Mr. Warum, what are the core competencies of the WILD Group and what do you mean by “Laboratory 4.0”, which you mention on your website?

Wolfgang Warum: The WILD Group is an Austrian technology partner for small and large companies that are primarily based in Europe. Our customers entrust us with the development and production of equipment, systems, and assemblies. In medical laboratory technology, faster "time to market” is crucial. That is why manufacturers trust our know-how because it allows us to produce shorter product development cycles, which yields them a competitive advantage.

Laboratory 4.0 refers to networking devices and data. Both data evaluation and the addressability of the device are important in this context. How can I send jobs to the device and facilitate data readout? How is the device serviced? “Preventive maintenance” is key in this case. Another consideration is how the data gets to the user. Is data displayed on a screen, should it be connected to a smartwatch – an application we have already successfully implemented in the past - or should users be able to check the result of the measurement or the device status on other external devices? In other words, usability and how easily a user interacts with devices is a key part of the process.

Do you manufacture the laboratory devices in a cleanroom environment?

Warum: Our company facilitates clean room assembly for a variety of applications. This is designed to prevent contamination from affecting the measurement. This is common practice for analytical instruments and any optical measurement system applications. Dust particles and particulate matter would negatively affect optical measurement. We also support sterile product manufacturing using aseptic processing.

Do you think the COVID-19 pandemic spurred a burst of innovation in laboratory technology? After all, last year, laboratories have been in higher demand than ever.

Warum: I am pretty sure the COVID-19 pandemic has fueled automated laboratory systems to facilitate the increase in testing. Productivity and automation were key in this setting. Right now, laboratories must process large quantities of rapid testing, putting them in high demand. Undoubtedly, many labs had to add extra equipment because of the pandemic. I know this gave an enormous boost to many of our clients. At the same time, we also saw an emerging trend in "point of care" testing pre-pandemic, which are diagnostic tests performed at or near the patient or where a specimen is collected. Needless to say, these types of tests are still popular today. Examples include rapid at-home point-of-care testing for COVID-19.

Do you know which product you are going to present at this year's COMPAMED trade fair?

Warum: The specific concept for the trade fair is still pending, but we know we will once again team up with our partner network and showcase the value chain of products. We call this the WIN network, which stands for WILD Integrated Network. We launched it four years ago and have built many positive experiences and successes since then. We will definitely be highlighting fun and exciting exhibits again and feature many technology experts on site.

Questions to answer →
A – Write out the interview again from "Laboratory 4.0 refers" up to and including "a cleanroom environment?", replacing "smartwatch" with "tablet".
B – Answer these questions about the interview:
(i) What is the nationality of the WILD Group?
(ii) What does the name WIN network stand for?
(iii) What would negatively affect optical measurement?

Material provided →
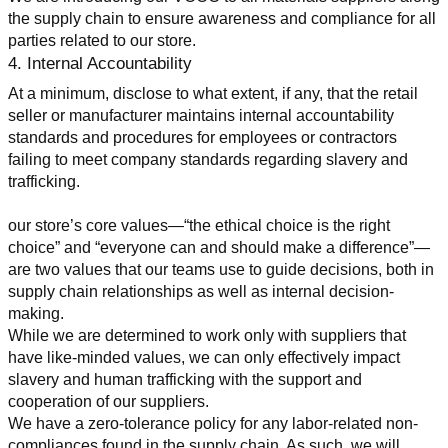
the supply chain to ensure awareness and compliance for all 
parties related to our store.
4. Internal Accountability
At a minimum, disclose to what extent, if any, that the retail 
seller or manufacturer maintains internal accountability 
standards and procedures for employees or contractors 
failing to meet company standards regarding slavery and 
trafficking.
our store’s core values—“the ethical choice is the right 
choice” and “everyone can and should make a difference”—
are two values that our teams use to guide decisions, both in 
supply chain relationships as well as internal decision-
making.
While we are determined to work only with suppliers that 
have like-minded values, we can only effectively impact 
slavery and human trafficking with the support and 
cooperation of our suppliers.
We have a zero-tolerance policy for any labor-related non-
compliances found in the supply chain. As such, we will 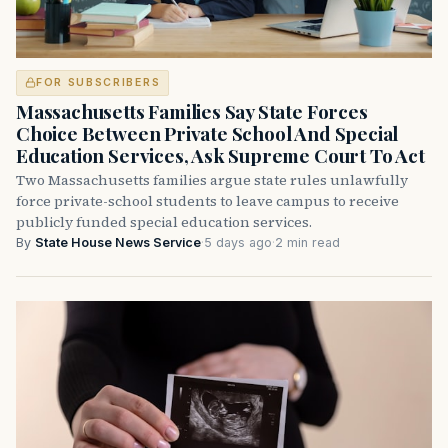
FOR SUBSCRIBERS
Massachusetts Families Say State Forces
Choice Between Private School And Special
Education Services, Ask Supreme Court To Act
Two Massachusetts families argue state rules unlawfully
force private-school students to leave campus to receive
publicly funded special education services.
By
State House News Service
·
5 days ago
·
2 min read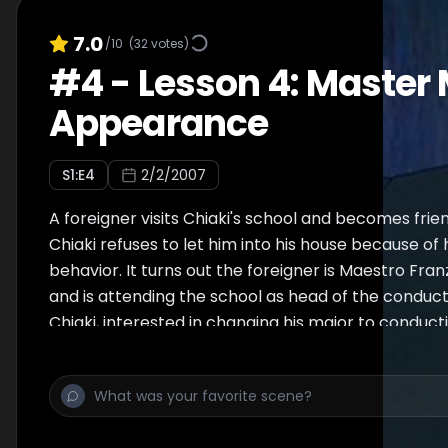
7.0
/10
(
32
votes)
#
4
-
Lesson 4: Master 
Appearance
S
1
:E
4
2/2/2007
A foreigner visits Chiaki's school and becomes fri
Chiaki refuses to let him into his house because of
behavior. It turns out the foreigner is Maestro Fr
and is attending the school as head of the conduc
Chiaki, interested in changing his major to conduct
by the new professor who is apparently at odds wi
"teacher", Vieira. The piece performed in the episod
Impromptu, Op. 66 by Frédéric Chopin (brief).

Expected outputs →
A –
Laboratory 4.0 refers to networking devices and data. Both data evaluation and the addressability of the device are important in this context. How can I send jobs to the device and facilitate data readout? How is the device serviced? “Preventive maintenance” is key in this case. Another consideration is how the data gets to the user. Is data displayed on a screen, should it be connected to a tablet – an application we have already successfully implemented in the past - or should users be able to check the result of the measurement or the device status on other external devices? In other words, usability and how easily a user interacts with devices is a key part of the process.

Do you manufacture the laboratory devices in a cleanroom environment?

B –
(i) Austrian
(ii) WILD Integrated Network
(iii) Dust particles and particulate matter